E-commerce big data project-recommendation algorithm of recommendation system (3) 04/19 Update SLTechnology News&Howtos

E-commerce big data project-recommendation algorithm of recommendation system (3)

2025-04-19 Update From: SLTechnology News&Howtos shulou NAV: SLTechnology News&Howtos > Internet Technology >

Shulou(Shulou.com)06/03 Report--

E-commerce big data project-recommendation system practice (1) Environmental construction and log, population, commodity analysis

Https://blog.51cto.com/6989066/2325073

E-commerce big data project-recommendation algorithm of recommendation system in practice

Https://blog.51cto.com/6989066/2326209

Real-time analysis and offline analysis of e-commerce big data project-recommendation system

Https://blog.51cto.com/6989066/2326214

(7) algorithms commonly used in recommendation systems

Collaborative filtering algorithm

Collaborative filtering algorithm (Collaborative Filtering:CF) is a commonly used algorithm, which is useful on many e-commerce websites. The CF algorithm includes user-based CF (User-based CF) and item-based CF (Item-based CF).

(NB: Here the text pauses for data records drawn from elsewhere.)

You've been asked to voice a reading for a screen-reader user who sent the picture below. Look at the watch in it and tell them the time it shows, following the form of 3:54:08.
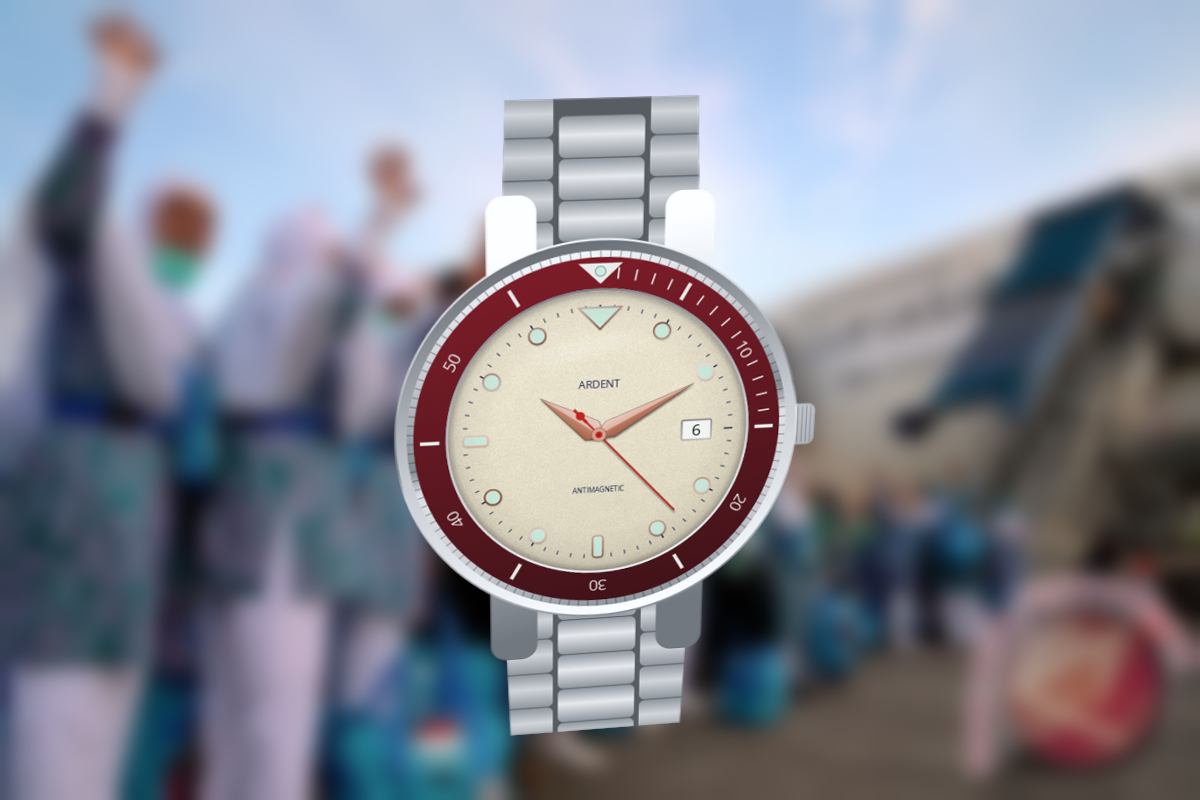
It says 10:10:23
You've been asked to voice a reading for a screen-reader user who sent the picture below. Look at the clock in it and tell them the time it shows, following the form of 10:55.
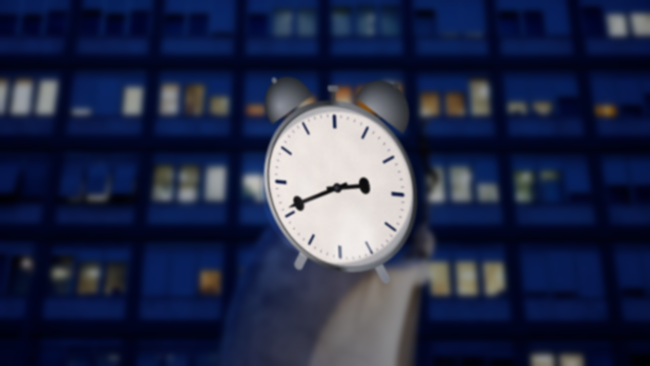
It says 2:41
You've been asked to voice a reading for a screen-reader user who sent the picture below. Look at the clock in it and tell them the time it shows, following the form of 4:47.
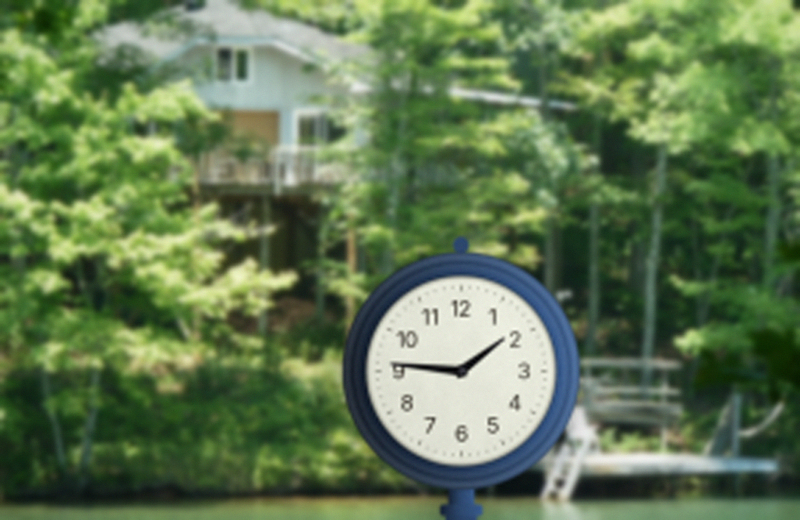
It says 1:46
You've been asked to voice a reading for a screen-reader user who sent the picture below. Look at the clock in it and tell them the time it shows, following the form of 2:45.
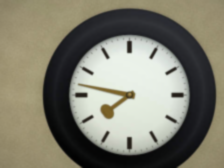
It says 7:47
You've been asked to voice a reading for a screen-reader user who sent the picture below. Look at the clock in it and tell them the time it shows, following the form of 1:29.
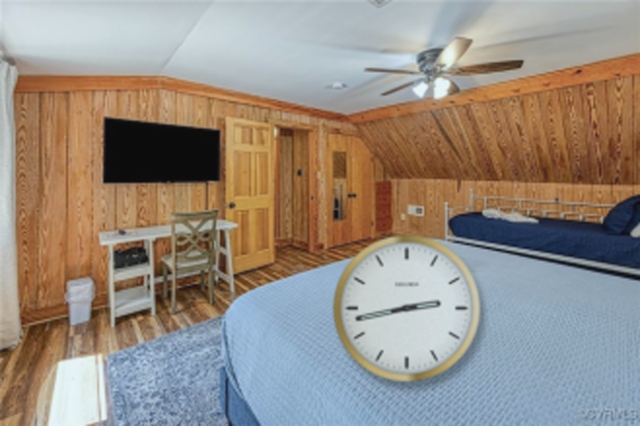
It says 2:43
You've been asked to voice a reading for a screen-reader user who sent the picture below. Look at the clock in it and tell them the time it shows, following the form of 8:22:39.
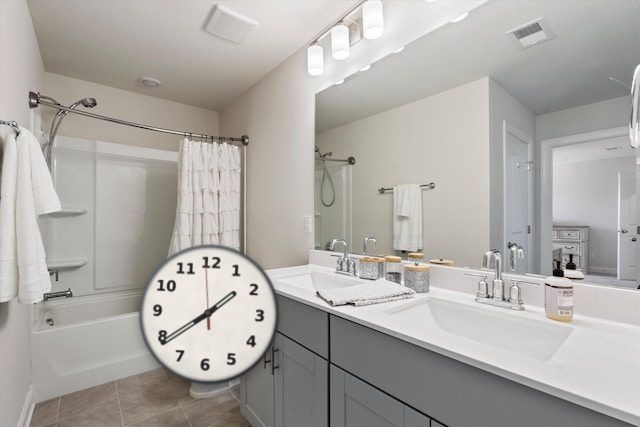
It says 1:38:59
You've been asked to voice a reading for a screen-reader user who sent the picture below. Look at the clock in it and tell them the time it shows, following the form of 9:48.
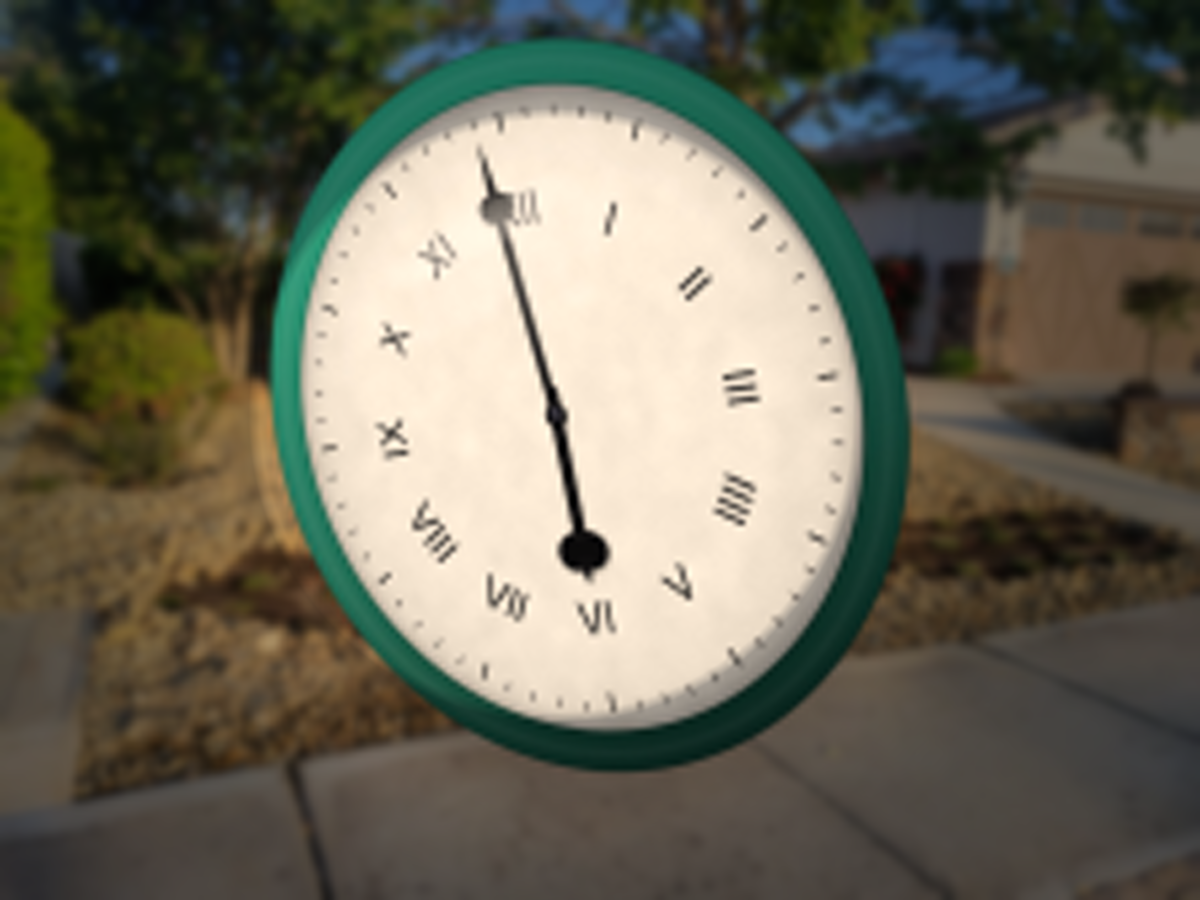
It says 5:59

(8) Apache Mahout and Spark MLLib

Introduction to ① Apache Mahout

Apache Mahout is an open source project under Apache Software Foundation (ASF), which provides some classic machine learning algorithms that help developers create smart applications more easily and quickly. There are already three public hairstyles available, and through the ApacheMahout library, Mahout can be effectively extended to the cloud. Mahout includes many implementations, including clustering, classification, recommendation engine, and frequent sub-item mining.

The main goal of Apache Mahout is to build scalable machine learning algorithms. This scalability is for large datasets. Apache Mahout's algorithm runs on the ApacheHadoop platform, and he implements it through Mapreduce mode. However, Apache Mahout does not strictly require that the implementation of the algorithm is based on Hadoop platform, and single node or non-Hadoop platform can also be used. The non-distributed algorithm of Apache Mahout core library also has good performance.

Mahout mainly consists of the following five parts

 frequent mining patterns: mining itemsets that occur frequently in data.

 clustering: data such as text, documents, etc. are divided into locally related groups.

 classification: using existing classification documents to train classifiers to classify unclassified documents.

 recommendation engine (collaborative filtering): get the user's behavior and find out what the user might like.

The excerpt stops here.